1828年 エコール・ポリテクニクの入学試験に失敗した(一度目).
1829年 [4月6日,アーベル死去.]
4月,「周期的な連分数に関する一定理の証明」
(ジェルゴンヌ誌19,pp.294―301)
素次数代数方程式に関する論文を科学学士院に提出した.
仲介者はコーシー.
5月25日,ガロアの論文が某氏の審査に委託された.
6月1日,ポアソンとコーシーに審査が委託された.
7月2日,父が自殺した.
父の死の数日後,エコール・ポリテクニクの試験に臨み,
失敗した(二度目).
10月25日,エコール・プレパラトワールに入学した.
と、ガロア年譜に、記述がある。
結弦「じゃあ、誤植第2号『◯一浪ののあとは?,✕二浪のあとは?(p.4 l.11)』だね」
「1829年は、アーベルの死んだ年でもあるのね」
そう。数学界は、2つの大きな損失をしている。
若菜「テキストの本文では、リシャールという数学の先生だけが、ガロアの理解者だった、みたいに書いてあるけど、この年譜を見ると、あの偉い数学者というコーシーが、ガロアの論文の仲介までしてくれているじゃない」
そうなんだ。
ガロアに関しては、1896年にポール・デュピュイという歴史学者の発表した『エヴァリスト・ガロアの生涯』という文献だけが、信頼できるものとされていて、出典を2つ以上示すのは難しいらしい。
だから、最近の研究で、やっと、コーシーが、ガロアの才能に気付いていたことが、分かってきたほどなんだ。
日本人の加藤文元(かとう ふみはる)さん。私の大学の先輩で、皆は、『ぶんげんさん』と呼んでたんだけど、色々な研究から、当時コーシーは、ガロアの理論を高く評価していたらしい、と突き止めている。

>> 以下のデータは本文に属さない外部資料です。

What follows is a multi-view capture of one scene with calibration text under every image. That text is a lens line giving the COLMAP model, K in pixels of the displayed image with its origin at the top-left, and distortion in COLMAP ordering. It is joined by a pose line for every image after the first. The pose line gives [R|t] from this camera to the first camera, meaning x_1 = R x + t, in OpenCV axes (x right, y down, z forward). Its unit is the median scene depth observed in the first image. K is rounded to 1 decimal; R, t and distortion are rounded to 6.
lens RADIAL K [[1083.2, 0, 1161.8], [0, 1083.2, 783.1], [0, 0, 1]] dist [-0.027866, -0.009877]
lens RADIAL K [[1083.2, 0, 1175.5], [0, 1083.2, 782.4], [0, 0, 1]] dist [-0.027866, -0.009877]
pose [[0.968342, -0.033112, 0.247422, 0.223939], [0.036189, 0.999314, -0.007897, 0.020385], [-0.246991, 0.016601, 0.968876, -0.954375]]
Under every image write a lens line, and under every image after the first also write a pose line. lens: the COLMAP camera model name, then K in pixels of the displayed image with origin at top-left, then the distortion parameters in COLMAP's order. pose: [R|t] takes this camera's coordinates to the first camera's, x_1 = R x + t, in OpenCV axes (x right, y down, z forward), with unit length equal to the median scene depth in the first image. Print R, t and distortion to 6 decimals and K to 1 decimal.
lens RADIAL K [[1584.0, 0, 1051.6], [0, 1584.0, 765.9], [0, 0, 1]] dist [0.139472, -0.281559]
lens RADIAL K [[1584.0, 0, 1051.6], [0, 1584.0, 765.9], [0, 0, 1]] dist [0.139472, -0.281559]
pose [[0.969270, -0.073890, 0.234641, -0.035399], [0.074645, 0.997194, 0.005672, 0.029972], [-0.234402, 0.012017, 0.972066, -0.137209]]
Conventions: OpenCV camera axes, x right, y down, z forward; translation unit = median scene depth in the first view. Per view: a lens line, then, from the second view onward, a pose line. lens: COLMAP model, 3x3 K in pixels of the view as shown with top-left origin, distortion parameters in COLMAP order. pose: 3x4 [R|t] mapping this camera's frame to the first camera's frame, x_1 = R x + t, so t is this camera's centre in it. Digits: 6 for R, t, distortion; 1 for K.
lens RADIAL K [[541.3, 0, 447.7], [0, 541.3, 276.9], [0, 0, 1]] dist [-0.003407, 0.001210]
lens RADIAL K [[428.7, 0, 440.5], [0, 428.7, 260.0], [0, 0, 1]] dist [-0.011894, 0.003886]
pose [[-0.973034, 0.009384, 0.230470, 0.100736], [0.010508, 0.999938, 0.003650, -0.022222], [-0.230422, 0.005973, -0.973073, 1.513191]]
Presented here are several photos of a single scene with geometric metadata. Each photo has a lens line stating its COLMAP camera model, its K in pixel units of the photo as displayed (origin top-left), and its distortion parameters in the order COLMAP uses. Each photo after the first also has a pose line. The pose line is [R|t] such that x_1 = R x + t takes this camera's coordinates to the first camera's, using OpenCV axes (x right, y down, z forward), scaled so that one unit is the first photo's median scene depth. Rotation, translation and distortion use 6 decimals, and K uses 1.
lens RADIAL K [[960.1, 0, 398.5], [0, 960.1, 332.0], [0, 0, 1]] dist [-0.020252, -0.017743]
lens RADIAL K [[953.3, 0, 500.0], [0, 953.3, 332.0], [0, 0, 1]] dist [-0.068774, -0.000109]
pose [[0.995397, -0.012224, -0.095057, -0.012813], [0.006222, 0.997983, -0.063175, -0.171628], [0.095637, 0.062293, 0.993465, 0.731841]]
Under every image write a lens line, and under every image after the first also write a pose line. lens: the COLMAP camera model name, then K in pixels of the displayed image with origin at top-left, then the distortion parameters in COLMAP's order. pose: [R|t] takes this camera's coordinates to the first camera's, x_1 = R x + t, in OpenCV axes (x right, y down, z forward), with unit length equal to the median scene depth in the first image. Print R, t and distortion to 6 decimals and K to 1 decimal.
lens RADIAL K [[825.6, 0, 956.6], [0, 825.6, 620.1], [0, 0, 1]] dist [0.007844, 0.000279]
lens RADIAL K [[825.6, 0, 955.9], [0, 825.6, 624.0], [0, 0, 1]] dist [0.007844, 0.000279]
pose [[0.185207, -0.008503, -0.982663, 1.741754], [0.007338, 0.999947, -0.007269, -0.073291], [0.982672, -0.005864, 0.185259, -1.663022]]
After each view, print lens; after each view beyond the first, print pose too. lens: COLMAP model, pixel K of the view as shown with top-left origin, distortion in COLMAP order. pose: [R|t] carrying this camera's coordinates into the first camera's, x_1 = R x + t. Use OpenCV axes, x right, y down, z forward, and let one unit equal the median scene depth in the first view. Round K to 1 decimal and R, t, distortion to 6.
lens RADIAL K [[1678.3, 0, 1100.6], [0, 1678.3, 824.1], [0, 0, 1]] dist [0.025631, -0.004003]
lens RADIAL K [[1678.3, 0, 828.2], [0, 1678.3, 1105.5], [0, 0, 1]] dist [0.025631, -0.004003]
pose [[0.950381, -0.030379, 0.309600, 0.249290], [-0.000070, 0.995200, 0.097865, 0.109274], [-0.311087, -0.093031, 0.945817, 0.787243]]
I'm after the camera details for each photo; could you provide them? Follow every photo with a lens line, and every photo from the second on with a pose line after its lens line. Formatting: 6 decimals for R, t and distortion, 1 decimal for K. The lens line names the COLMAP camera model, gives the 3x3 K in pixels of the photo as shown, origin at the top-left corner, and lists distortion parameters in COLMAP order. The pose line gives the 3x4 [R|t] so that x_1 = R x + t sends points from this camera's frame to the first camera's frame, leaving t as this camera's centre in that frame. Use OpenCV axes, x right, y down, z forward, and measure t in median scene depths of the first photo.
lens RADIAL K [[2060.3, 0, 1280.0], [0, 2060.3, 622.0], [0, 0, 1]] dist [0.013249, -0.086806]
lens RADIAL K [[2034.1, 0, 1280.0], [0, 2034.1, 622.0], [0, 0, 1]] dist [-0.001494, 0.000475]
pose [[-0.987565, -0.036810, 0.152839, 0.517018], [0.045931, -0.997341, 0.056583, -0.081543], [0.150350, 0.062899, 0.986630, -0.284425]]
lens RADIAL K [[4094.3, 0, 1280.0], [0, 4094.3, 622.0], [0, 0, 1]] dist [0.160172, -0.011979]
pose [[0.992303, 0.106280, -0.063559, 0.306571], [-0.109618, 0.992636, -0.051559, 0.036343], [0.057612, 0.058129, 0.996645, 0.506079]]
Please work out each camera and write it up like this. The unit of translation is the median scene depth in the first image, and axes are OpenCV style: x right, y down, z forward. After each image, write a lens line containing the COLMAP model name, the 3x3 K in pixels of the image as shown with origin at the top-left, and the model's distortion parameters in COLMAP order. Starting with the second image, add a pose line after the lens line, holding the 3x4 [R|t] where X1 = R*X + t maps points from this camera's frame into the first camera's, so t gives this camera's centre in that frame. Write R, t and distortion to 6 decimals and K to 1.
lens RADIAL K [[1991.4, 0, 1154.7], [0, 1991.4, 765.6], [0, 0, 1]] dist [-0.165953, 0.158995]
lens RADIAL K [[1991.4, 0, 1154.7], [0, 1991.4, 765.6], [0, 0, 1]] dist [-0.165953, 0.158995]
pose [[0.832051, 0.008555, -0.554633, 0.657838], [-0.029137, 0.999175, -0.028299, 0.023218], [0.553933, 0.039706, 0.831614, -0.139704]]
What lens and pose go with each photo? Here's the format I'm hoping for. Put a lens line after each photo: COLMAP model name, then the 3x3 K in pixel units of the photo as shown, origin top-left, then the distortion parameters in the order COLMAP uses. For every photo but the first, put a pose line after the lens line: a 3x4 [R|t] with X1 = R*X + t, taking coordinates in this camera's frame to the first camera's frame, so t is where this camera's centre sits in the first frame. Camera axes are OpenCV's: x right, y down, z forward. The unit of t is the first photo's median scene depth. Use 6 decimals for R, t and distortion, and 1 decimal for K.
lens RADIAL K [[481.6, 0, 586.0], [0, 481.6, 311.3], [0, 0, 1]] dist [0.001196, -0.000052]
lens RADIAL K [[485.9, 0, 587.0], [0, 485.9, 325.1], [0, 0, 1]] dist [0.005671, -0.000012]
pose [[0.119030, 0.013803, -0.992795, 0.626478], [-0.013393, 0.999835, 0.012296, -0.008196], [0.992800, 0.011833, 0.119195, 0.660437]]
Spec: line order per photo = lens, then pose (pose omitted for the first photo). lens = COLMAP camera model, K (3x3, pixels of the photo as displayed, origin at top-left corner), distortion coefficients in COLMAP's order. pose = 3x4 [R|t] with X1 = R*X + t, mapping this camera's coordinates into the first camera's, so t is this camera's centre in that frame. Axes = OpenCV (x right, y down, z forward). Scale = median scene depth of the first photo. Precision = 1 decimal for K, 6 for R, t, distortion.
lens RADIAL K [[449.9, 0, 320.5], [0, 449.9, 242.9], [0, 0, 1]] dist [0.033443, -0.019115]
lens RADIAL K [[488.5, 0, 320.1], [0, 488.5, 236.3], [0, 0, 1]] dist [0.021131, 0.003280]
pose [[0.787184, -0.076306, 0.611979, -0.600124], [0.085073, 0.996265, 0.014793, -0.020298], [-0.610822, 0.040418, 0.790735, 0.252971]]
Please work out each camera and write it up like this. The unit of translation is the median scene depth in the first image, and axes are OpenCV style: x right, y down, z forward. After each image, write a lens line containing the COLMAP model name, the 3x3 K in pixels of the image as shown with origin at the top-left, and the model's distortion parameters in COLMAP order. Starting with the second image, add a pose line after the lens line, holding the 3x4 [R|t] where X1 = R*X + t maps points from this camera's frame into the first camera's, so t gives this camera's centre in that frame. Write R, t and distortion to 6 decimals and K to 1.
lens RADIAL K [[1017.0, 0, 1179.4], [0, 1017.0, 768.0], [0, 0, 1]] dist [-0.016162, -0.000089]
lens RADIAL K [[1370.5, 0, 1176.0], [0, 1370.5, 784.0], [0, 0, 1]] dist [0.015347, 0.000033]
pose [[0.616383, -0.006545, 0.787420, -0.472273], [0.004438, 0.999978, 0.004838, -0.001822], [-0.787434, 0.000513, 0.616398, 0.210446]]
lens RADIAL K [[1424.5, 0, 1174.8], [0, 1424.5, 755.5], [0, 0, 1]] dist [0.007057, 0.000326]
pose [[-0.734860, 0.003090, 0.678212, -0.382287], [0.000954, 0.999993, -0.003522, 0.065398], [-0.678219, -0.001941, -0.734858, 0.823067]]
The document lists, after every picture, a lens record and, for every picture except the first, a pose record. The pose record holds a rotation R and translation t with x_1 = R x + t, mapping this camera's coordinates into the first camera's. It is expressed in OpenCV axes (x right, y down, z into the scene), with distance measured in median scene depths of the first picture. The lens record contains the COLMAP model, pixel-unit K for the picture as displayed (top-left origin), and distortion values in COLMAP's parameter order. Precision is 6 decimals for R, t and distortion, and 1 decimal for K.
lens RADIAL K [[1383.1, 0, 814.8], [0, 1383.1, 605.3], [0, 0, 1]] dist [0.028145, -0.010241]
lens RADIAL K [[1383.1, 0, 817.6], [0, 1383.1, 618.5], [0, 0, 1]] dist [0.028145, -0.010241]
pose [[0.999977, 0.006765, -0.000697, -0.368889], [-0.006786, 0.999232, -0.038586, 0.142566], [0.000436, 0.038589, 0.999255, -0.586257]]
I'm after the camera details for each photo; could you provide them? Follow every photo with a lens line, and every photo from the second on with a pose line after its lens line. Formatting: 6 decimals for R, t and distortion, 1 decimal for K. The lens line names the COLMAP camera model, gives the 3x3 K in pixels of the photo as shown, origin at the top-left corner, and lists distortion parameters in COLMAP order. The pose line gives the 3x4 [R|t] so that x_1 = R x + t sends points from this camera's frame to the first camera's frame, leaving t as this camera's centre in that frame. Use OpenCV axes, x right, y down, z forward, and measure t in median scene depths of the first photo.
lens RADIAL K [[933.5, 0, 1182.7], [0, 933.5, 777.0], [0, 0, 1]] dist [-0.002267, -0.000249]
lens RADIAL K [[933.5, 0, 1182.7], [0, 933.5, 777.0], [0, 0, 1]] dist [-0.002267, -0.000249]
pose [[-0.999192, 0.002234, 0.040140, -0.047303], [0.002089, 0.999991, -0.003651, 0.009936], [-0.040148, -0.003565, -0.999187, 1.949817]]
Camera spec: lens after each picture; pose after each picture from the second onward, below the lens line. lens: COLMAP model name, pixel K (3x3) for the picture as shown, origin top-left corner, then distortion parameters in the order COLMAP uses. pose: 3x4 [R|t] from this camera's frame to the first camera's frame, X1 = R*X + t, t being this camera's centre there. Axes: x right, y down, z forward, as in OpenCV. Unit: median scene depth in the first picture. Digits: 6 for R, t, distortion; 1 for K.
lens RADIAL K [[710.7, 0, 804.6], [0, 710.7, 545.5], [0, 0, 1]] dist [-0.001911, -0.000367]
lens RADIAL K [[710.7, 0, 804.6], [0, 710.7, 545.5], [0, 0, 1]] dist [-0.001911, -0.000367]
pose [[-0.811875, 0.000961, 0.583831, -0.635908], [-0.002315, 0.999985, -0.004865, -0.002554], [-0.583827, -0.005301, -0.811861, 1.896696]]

結弦「高等理工科学校が、エコール・ポリテクニクで、高等師範学校が、エコール・プレパラトワールなんだな」
固有名詞は、訳すとき、どうしようもないことが、あるよな。
若菜「カチャカチャ。エコール・ポリテクニクが、ラザール・カルノーとガスパール・モンジュによって1794年に、創設されたのは、本当のようですね」
結弦「カチャカチャ。ガロアのお母さん、84歳まで生きてたんだなあ。残念だったろうなあ」
さて、次回は、ガロアの最期の話だ。楽しみにしていてくれ。
「ガロアの遺書が、7ページくらいあるんだけど、これも、紹介する?」
出来杉君の話として、軽く読み飛ばそう。なるべく例外は作りたくない。
結弦「早く冒険に入りたいな」
若菜「どんな冒険なんでしょうね」
まあ、期待は裏切らないよ。それじゃ、今日は、解散。
「なんとか楽しく進んでいるわね」
この本の良さは、半分くらいは読まないと、分からない。じっくり読んでいこう。
「じゃ、おやすみ」
おやすみ。
現在2018年8月28日23時27分である。おしまい。